The body announced in June it would no longer accept equity release business from advisers without a Certificate in Lifetime Mortgages (CeLM) or an equivalent qualification after 1 August 2007.
However, Stuart Wilson, managing director of Equity Release Advisory Service, believed an ‘equivalent’ qualification was too ambiguous and would see some under-qualified advisers continue to process equity release mortgage business.
“SHIP has not specified what ‘an equivalent’ is, so this could be anything, including just reading the Financial Services Authority guidelines and signing a waiver. This could allow people to slip through the net and continue doing business which isn’t what the industry wants.”
Wilson also believed providers had underestimated the impact on business levels, which he thought would be noticeably hit once SHIP’s new guidelines were introduced.
However, Jon King, chief executive of SHIP, insisted business would be restricted to qualified equity release professionals and the organisation’s move would benefit the sector.

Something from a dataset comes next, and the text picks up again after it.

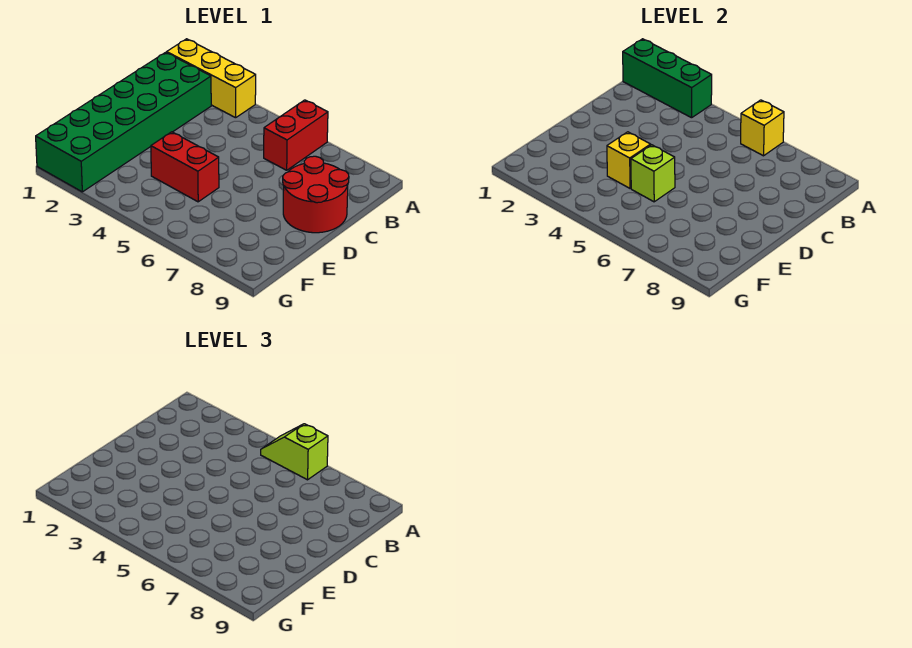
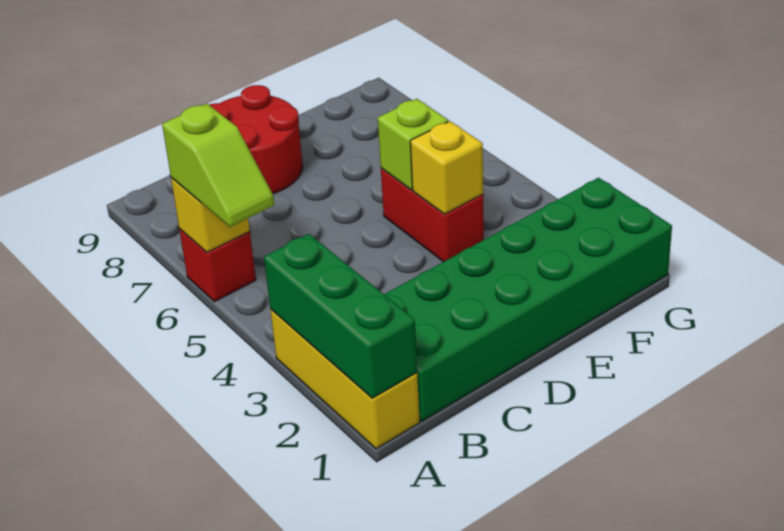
red 1x2 brick [264,100,328,170] -> red 1x1 brick [179,229,256,302]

He said: “The two principle qualifications will be the CeLM and the CF7 and we are working with the Skills Council to make sure these exams cover everything that is needed. Things will be slightly different in Scotland, so when we say ‘or equivalent’, it just means taking geographical differences into account.
“People who are serious about doing equity release business have plenty of time to get the relevant qualification. This move is all about driving up standards and this is a massive step forward for the industry.”